- Cover of Orphan Black Issue #1 Variant Cover A by Cat Staggs

Publication information
- Publisher: IDW Publishing
- Schedule: Monthly, Bi-Monthly, Tri-Monthly
- Format: Limited series
- Genre: Science fiction;
- Publication date: February 2015
- No. of issues: 5 (series 1) 5 (series 2)

Creative team
- Created by: John Fawcett Graeme Manson
- Written by: John Fawcett Graeme Manson Jody Houser (series 1) Heli Kennedy (series 2)
- Artist(s): Szymon Kudranski (series 1, issues 1–2) Cat Staggs (series 1, issues 3–4) Alan Quah (series 1, issues 3–5; series 2, issue 1) Wayne Nichols (series 1, issue 5; series 2, issues 2–5) Fico Ossio (series 2, issues 2–5)
- Letterer: Neil Uyetake
- Colorist(s): Matt Lopes (series 1, issues 1–2) Chris Fenoglio (series 1, issues 3–5; series 2, issues 1–3) Eelco Koper (series 1, issue 4) Andrew Elder (series 2, issue 3) Sebastian Cheng (series 2, issues 4–5)
- Editor(s): Denton J. Tipton (edits) Mackenzie Donaldson and Kerry Appleyard (series 2, story edits)

= Orphan Black (comic book) =

Series of comic books

Orphan Black is a limited series of comic books based on the television series Orphan Black. The series is written by show creators John Fawcett and Graeme Manson, with Jody Houser serving as co-writer; Szymon Kudranski provides the artwork for issues #1 and #2, while Cat Staggs and Alan Quah shared art duties for issues #3-#5. The comic books are part of a limited series consisting of five issues, each focusing on the past and present life of a different clone.

==Publication history==
There were four series of 'Orphan Black' comics planned. The first issue of the series was released on February 25, 2015. A new issue was released monthly until July 2015, when the final of the five contracted issues was released. The issues of the first series in order feature Sarah, Helena, Alison, Cosima and Rachel. The fourth and final series was cancelled before its release, but the first issue had already been printed and delivered to some comic shops.

==Plot==

=== Series 1: The Clone Club ===
The first series provides background to each of the main clones in the television series and shows what the events of their lives before the series began.

====Issue #1: Sarah====

The plot of the first issue closely follows the storyline established in the television series' pilot episode and similarly focuses on Sarah Manning and her discovery of her numerous genetic identicals. Scenes from the episode are recounted in the comic book, intermixed with new scenes and flashbacks.
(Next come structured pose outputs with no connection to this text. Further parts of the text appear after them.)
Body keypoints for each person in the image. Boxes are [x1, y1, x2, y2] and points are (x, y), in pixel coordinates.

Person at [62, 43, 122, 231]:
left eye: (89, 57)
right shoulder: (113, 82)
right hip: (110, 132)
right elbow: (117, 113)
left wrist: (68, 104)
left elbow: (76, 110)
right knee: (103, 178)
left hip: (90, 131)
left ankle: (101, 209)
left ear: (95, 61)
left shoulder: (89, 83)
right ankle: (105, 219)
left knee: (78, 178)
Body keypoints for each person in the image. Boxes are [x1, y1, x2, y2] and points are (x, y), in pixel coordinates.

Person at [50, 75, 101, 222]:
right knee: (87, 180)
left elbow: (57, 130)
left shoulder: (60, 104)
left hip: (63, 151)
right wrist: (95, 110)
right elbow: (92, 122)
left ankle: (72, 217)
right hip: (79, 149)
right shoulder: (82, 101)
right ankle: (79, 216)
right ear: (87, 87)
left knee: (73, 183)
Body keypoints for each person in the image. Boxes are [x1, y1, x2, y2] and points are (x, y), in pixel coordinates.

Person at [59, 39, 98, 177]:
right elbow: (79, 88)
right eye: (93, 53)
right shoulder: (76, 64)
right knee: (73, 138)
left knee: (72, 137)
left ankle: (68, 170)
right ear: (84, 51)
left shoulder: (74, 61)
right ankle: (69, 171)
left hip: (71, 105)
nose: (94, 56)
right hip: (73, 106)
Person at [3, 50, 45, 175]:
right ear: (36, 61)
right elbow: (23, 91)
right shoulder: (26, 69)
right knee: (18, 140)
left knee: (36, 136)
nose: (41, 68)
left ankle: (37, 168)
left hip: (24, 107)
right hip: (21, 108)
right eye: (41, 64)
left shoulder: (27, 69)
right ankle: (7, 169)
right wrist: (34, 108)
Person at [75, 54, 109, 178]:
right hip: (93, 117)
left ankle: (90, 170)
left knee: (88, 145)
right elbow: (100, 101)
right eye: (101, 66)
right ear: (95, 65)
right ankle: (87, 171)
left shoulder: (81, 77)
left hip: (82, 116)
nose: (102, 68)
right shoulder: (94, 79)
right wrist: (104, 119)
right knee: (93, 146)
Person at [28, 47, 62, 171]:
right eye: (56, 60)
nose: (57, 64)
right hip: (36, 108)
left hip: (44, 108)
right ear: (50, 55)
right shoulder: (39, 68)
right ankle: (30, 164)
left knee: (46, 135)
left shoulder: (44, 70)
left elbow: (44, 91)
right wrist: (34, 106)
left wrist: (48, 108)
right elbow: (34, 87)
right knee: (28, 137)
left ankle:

The new material specific to the comic books includes flashback sequences to Sarah's childhood, additions to and extensions of scenes in the present storyline, and insight into Sarah's thoughts and feelings as she takes over the life of a dead woman who shares her exact external appearance.

====Issue #2: Helena====
The second issue of the series, released in March 2015, focuses on Helena's childhood as well as her adult actions and motivations that are presented in the first season of the television series.

===Series 2: Helsinki===
The second series follows Finnish clone Veera "MK" Suominen and shows the events leading up to the extermination of six European clones in September 2001. It is effectively a prequel to the introduction of MK in season 4 of the television series.

====Issue #1: The Chaos Strategy====
The first issue of the series was released in November 2015.

====Issue #2: Code Duplication====
The second issue of the series was released in December 2015.

====Issue #3: Fail-Safe Redundancy====
The third issue of the series was released in January 2016.

====Issue #4: False Positive Error====
The fourth issue of the series was released in February 2016.

====Issue #5: Kill Switch====
The fifth issue of the series was released in March 2016.

===Series 3: Deviations===
Deviations is an alternate take on the series, showing how events would have unfolded if the characters took different actions. There were six issues in this series.

=== Series 4: Crazy Science ===
Crazy Science would have taken place after the end of the fifth season of the TV series. It would have starred Cosima and Delphine traveling around the world to cure 274 Leda clones while also falling even more in love. However, the series was cancelled in June 2018 due to low orders from comic shops. Due to an early printing deadline, the first issue was still released in July.

==Tie-ins to the television series==

The comic book miniseries was conceived as a way to convey information about the clones' pasts and childhoods without interrupting the fast pace of the television series. It is presented as an expanded universe that offers off-screen events not shown in the episodes. The comic books tie directly into the events of the show's first season in order to ground the comics into the already-established universe. The miniseries presents the audience with the opportunity to better understand the emotions, thoughts, and feelings that underlie the characters of the television series.